-- THE PROBLEM --
Please return only the lines from the one holding "23: (32, 205, 0.53)" through the one holding "36: (131, 254, 0.55)", exactly as they appear in the records below, both ends included.

Dataset items:
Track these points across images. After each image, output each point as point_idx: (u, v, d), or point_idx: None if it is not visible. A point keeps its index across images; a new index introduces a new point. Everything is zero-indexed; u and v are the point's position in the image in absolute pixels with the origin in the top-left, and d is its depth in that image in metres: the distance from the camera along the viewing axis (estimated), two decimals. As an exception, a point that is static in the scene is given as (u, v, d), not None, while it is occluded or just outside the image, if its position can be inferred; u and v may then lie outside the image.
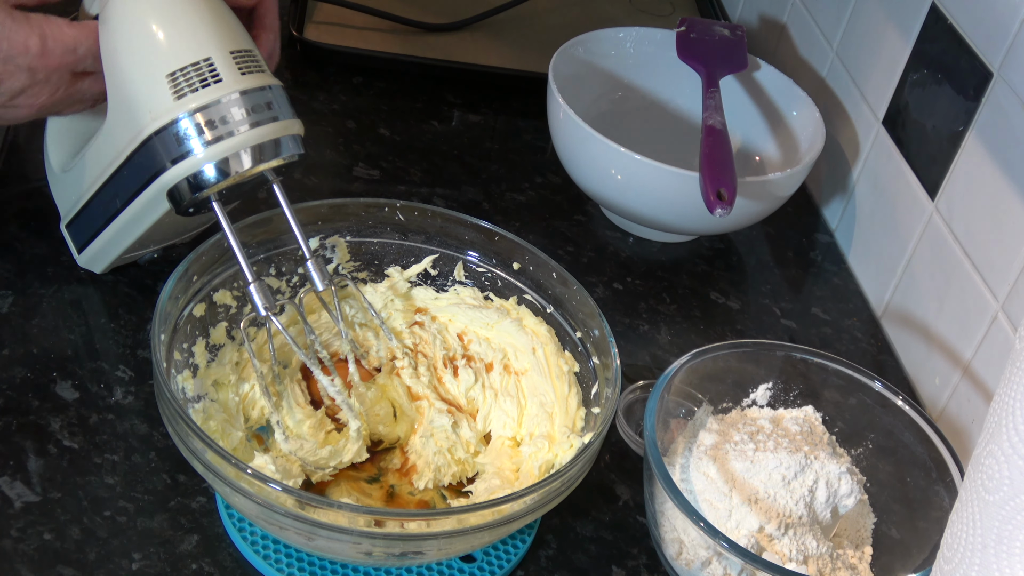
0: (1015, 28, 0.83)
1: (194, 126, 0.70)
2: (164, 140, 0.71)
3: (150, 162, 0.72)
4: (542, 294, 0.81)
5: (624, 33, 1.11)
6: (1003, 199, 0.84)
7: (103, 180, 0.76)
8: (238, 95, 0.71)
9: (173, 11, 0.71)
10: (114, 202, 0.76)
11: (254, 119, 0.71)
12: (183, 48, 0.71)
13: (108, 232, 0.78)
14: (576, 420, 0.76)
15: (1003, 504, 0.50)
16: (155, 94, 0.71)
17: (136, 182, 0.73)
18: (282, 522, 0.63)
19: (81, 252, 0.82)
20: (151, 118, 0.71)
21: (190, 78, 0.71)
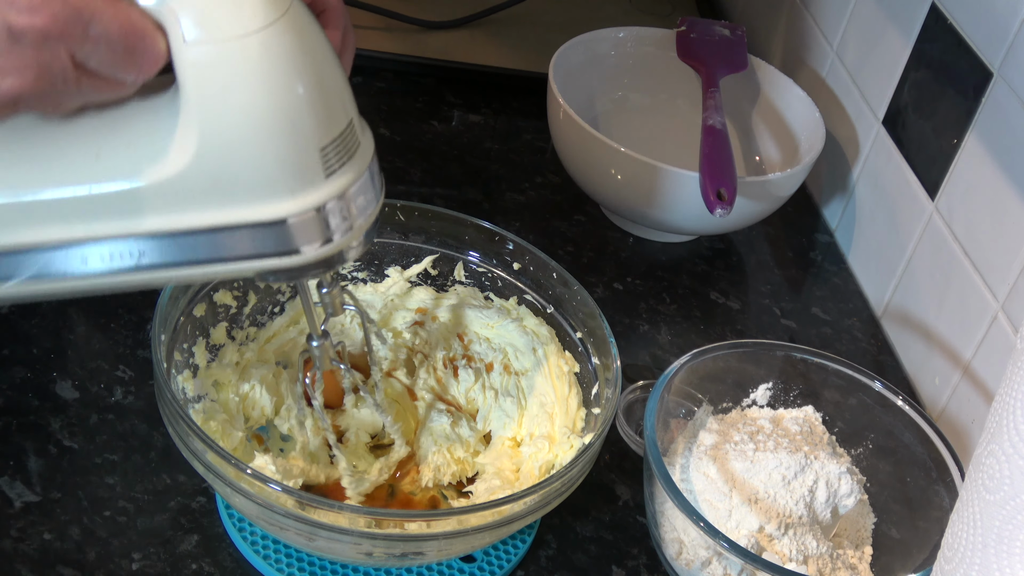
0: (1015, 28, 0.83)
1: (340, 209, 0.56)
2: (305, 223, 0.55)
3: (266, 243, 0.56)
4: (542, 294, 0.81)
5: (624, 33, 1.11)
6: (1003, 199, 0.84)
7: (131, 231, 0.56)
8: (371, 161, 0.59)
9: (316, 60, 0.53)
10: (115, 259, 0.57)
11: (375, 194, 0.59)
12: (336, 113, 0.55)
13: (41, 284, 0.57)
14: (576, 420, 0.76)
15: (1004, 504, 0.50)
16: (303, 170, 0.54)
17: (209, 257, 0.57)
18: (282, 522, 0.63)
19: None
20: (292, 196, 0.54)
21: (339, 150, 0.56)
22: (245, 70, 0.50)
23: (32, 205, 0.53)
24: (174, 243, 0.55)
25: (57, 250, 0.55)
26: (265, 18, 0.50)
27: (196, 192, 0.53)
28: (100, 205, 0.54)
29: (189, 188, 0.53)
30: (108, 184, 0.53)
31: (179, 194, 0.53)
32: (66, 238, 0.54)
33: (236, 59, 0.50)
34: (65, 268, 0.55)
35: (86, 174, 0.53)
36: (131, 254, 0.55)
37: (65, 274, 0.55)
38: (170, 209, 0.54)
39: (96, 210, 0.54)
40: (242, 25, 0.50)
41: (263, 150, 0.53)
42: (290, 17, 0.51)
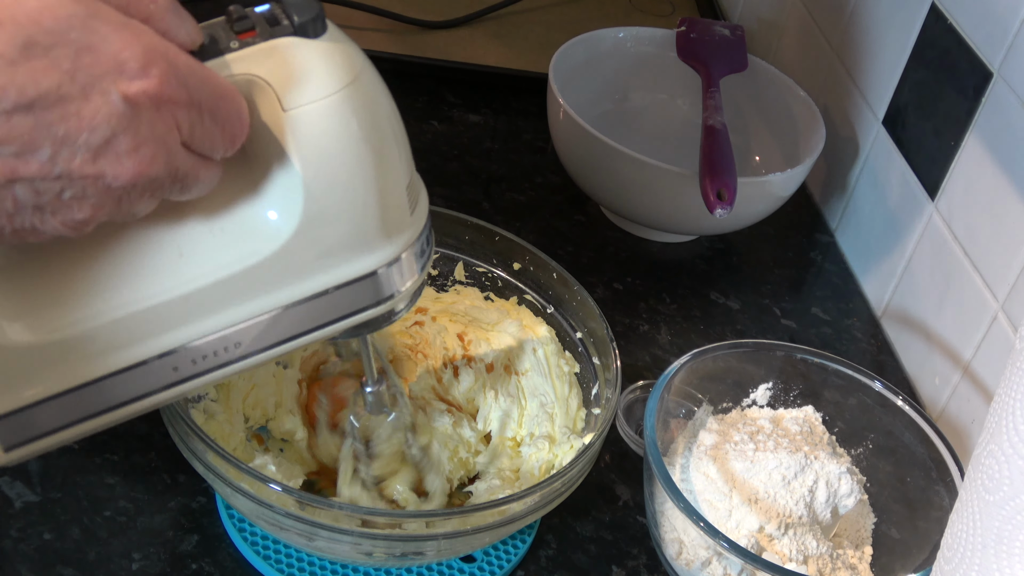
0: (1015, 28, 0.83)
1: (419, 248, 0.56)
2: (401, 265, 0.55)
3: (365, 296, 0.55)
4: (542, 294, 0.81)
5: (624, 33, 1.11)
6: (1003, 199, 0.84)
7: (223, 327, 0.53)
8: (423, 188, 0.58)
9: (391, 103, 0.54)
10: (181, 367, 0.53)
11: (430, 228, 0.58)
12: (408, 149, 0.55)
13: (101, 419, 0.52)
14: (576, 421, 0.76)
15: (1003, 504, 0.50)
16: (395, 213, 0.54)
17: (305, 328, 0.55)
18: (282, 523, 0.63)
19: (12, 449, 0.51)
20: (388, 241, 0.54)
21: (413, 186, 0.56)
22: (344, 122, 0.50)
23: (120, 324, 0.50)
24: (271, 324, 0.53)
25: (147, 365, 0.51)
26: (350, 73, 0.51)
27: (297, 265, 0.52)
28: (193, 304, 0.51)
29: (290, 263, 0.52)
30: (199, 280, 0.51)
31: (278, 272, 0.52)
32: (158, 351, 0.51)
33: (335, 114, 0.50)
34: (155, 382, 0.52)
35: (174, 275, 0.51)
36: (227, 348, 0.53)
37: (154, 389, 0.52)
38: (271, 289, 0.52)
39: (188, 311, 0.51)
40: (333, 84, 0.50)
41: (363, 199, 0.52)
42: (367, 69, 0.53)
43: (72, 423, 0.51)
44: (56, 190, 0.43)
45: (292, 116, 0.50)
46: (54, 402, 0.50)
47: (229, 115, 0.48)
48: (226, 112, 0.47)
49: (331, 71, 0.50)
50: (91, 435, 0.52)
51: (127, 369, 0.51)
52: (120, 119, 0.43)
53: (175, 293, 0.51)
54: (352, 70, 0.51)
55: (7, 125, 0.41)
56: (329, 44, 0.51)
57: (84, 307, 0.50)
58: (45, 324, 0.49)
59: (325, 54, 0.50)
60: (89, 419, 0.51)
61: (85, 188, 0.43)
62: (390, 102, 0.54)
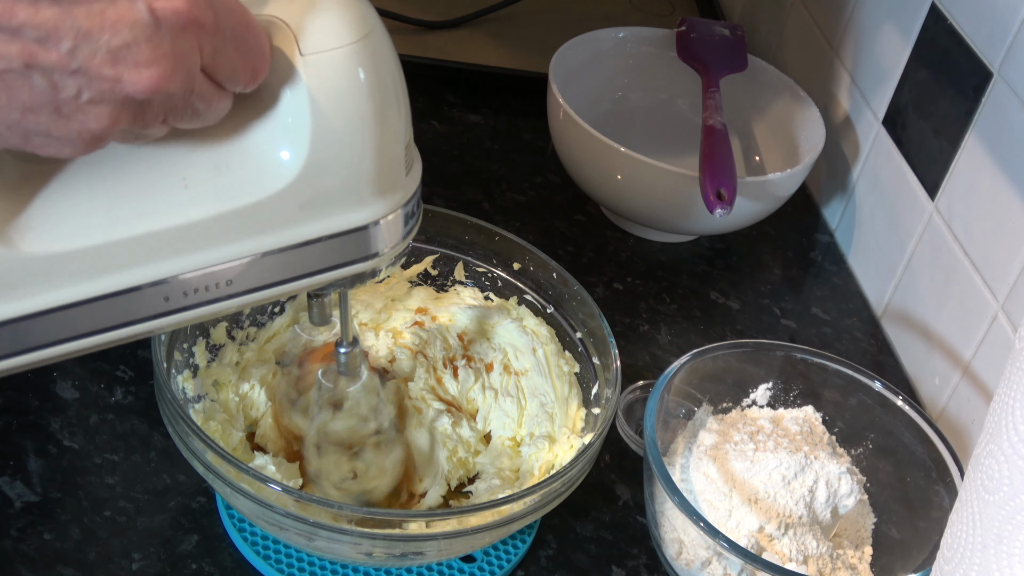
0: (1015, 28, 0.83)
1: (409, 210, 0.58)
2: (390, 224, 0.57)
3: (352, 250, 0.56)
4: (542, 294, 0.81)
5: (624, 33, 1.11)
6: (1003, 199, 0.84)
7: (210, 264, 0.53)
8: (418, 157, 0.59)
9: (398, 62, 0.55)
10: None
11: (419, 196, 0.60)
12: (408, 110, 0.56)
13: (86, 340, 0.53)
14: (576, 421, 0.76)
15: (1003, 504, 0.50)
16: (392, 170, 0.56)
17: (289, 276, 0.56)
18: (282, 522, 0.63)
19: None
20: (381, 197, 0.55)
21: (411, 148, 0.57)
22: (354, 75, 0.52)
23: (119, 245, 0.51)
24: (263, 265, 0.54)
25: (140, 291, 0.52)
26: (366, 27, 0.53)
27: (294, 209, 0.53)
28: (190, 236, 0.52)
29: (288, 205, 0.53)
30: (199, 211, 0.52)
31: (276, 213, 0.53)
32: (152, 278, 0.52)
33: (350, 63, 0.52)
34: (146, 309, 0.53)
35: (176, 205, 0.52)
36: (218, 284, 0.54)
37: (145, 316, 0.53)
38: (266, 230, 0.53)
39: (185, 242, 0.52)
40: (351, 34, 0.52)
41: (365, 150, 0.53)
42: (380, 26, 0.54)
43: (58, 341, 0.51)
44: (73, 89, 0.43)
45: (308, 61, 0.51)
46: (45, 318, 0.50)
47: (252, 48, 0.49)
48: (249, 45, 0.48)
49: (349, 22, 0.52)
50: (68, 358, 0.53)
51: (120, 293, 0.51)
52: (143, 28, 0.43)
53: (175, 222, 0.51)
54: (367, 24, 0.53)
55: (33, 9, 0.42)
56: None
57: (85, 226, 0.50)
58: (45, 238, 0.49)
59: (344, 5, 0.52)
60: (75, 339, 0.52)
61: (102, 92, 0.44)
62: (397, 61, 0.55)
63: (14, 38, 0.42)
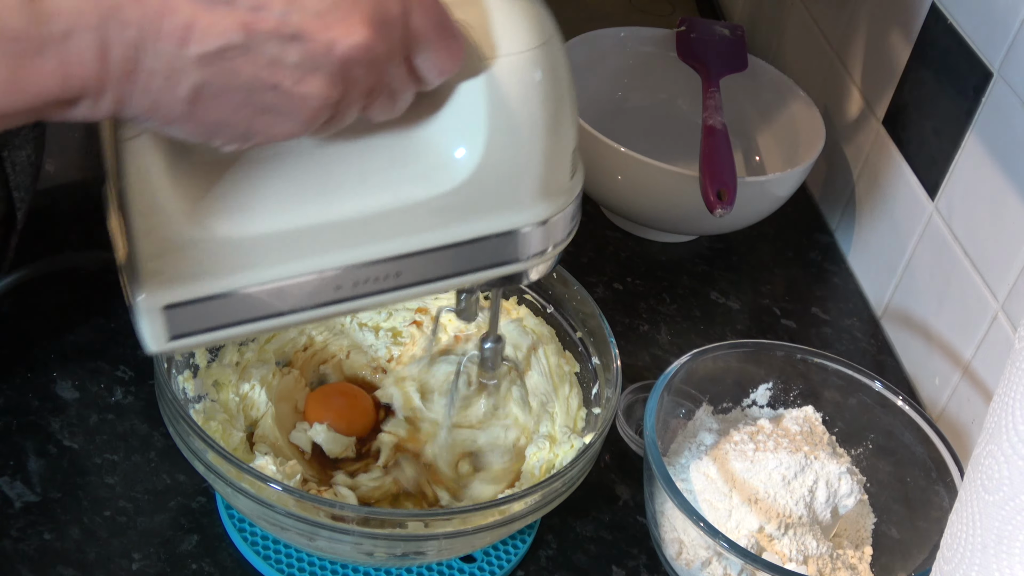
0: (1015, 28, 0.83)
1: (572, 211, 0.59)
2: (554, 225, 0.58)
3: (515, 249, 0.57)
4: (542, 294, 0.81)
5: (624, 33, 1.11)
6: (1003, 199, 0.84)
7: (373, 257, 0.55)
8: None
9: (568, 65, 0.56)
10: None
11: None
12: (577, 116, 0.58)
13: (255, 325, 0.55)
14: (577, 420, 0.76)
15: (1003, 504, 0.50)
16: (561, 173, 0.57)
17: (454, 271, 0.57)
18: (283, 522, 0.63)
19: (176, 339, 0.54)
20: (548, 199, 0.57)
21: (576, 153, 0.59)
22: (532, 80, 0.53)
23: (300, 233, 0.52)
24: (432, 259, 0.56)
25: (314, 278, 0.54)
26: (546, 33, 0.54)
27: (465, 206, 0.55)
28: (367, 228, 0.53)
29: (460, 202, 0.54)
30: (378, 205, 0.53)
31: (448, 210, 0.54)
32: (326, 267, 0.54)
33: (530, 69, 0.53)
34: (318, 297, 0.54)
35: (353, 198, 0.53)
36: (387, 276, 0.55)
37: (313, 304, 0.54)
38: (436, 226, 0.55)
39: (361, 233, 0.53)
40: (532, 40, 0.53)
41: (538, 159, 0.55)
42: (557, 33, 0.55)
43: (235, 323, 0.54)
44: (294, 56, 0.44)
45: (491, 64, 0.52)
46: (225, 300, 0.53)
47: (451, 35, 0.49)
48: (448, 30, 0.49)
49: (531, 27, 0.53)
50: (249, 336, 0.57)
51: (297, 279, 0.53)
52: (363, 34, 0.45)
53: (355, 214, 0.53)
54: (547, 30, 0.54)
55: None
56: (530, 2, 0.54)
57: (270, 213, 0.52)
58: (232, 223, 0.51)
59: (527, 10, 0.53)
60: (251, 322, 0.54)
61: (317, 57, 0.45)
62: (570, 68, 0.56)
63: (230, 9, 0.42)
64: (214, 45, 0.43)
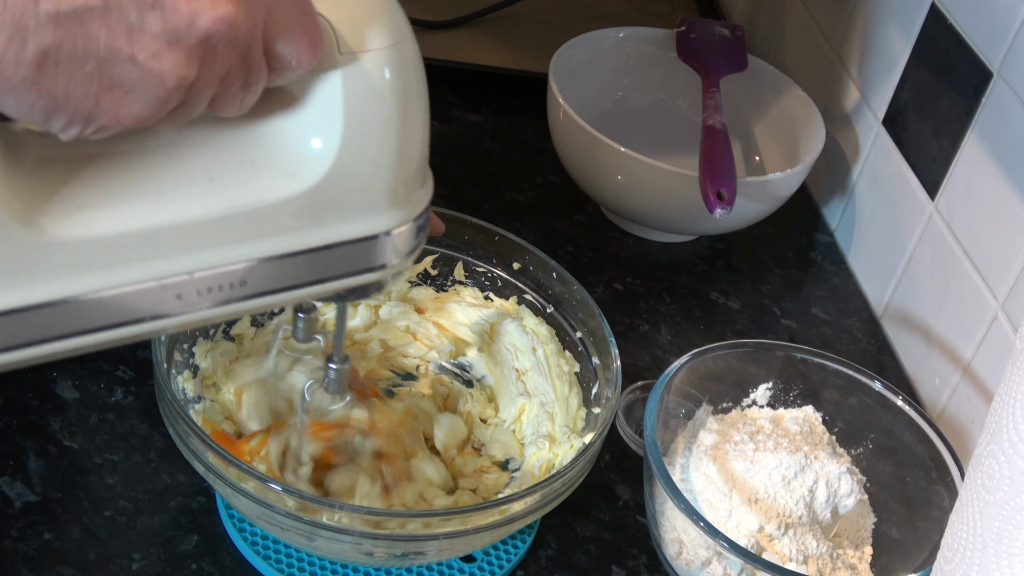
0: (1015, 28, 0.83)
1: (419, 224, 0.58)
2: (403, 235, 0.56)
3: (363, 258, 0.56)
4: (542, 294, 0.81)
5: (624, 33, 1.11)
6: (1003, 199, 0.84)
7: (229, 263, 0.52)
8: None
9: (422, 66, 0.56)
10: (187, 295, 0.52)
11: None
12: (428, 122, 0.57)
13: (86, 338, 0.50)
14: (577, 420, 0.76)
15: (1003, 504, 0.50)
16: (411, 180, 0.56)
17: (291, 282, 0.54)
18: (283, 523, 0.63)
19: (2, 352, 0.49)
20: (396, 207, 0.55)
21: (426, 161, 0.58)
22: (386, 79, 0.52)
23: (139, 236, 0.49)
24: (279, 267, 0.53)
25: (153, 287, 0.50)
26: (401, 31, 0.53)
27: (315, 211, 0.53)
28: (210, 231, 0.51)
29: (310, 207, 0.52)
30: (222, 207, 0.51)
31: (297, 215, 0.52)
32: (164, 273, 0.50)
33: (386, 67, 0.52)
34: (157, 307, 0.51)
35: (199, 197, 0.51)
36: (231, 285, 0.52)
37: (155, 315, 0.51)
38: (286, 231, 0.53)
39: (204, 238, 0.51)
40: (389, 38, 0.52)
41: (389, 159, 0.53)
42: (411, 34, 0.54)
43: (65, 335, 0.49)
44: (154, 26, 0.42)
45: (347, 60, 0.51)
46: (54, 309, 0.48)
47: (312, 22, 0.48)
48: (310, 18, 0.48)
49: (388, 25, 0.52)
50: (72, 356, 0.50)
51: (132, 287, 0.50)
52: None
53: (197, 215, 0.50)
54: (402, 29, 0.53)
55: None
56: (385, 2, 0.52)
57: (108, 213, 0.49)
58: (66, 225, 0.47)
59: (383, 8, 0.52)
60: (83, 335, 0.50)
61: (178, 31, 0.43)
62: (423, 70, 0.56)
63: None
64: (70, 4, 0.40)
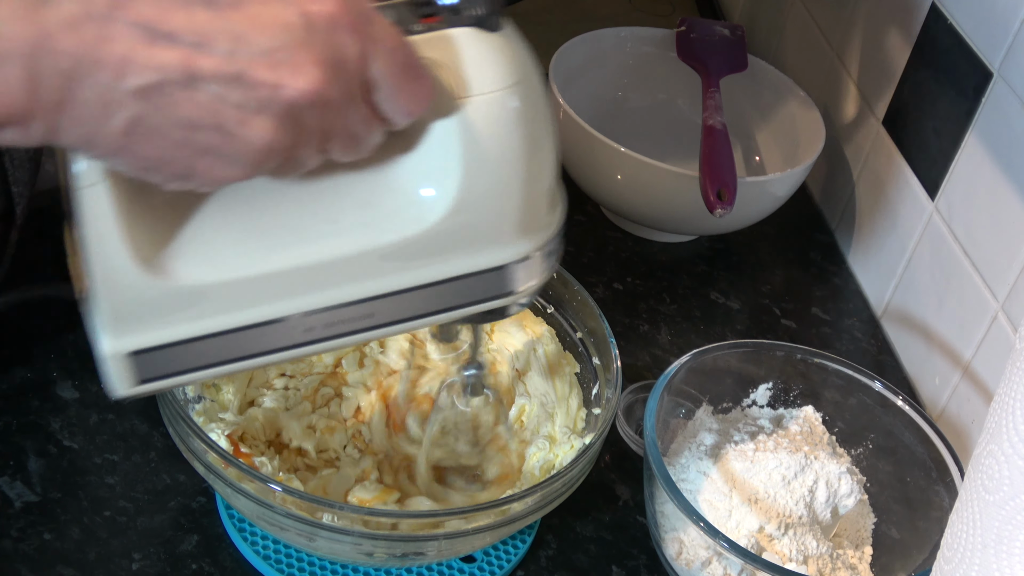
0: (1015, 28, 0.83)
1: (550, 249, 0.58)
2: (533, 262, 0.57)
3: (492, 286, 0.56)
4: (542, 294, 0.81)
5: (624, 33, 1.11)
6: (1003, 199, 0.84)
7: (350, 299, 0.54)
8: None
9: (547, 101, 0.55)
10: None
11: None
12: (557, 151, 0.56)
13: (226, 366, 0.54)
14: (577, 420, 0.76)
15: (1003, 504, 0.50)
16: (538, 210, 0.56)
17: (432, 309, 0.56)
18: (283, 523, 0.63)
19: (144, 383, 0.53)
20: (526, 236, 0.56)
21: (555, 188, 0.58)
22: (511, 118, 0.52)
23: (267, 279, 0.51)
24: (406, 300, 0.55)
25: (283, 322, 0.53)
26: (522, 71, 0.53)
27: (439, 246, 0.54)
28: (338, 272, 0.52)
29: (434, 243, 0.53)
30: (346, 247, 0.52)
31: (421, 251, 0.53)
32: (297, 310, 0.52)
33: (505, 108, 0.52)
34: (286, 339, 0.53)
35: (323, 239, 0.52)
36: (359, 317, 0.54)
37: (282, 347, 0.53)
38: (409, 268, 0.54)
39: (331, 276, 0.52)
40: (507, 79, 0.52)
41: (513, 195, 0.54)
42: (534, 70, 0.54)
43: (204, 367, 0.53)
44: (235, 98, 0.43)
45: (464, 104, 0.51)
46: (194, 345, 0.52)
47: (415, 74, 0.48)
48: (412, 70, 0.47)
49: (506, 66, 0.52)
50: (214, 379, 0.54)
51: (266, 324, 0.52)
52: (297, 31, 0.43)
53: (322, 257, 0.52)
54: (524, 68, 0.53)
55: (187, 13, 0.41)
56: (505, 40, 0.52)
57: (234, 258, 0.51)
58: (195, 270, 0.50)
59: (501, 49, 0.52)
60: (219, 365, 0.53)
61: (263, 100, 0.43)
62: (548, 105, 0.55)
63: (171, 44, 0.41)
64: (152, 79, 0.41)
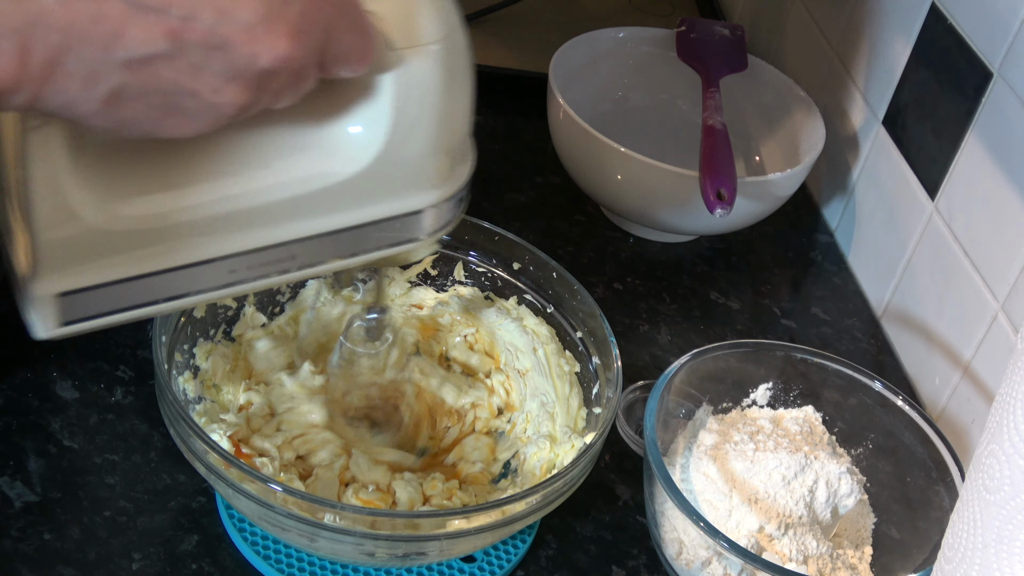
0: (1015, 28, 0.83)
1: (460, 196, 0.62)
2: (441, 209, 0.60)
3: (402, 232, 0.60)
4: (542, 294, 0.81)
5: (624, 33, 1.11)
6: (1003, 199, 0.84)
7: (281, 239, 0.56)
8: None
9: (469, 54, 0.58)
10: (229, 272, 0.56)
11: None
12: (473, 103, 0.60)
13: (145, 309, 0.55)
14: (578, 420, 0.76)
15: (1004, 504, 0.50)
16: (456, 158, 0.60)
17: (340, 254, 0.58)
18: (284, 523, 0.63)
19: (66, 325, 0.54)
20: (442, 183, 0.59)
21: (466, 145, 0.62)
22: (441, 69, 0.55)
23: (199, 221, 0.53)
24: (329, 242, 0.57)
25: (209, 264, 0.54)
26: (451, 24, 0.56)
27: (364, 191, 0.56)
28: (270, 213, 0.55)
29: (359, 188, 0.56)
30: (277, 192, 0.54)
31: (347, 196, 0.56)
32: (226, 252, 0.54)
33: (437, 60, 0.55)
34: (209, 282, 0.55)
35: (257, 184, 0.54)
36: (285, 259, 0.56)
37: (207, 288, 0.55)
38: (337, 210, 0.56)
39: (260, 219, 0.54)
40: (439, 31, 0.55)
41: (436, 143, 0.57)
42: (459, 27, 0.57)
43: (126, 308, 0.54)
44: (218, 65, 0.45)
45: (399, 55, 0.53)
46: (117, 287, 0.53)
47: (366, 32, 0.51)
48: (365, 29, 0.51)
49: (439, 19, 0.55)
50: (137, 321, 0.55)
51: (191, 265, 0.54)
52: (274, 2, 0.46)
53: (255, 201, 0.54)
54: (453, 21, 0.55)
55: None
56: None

-- REPLY --
23: (32, 205, 0.53)
24: (174, 243, 0.55)
25: (57, 250, 0.55)
26: (265, 18, 0.50)
27: (196, 192, 0.53)
28: (100, 205, 0.54)
29: (189, 188, 0.53)
30: (108, 184, 0.53)
31: (179, 194, 0.53)
32: (66, 238, 0.54)
33: (236, 59, 0.50)
34: (65, 268, 0.55)
35: (86, 174, 0.53)
36: (131, 254, 0.55)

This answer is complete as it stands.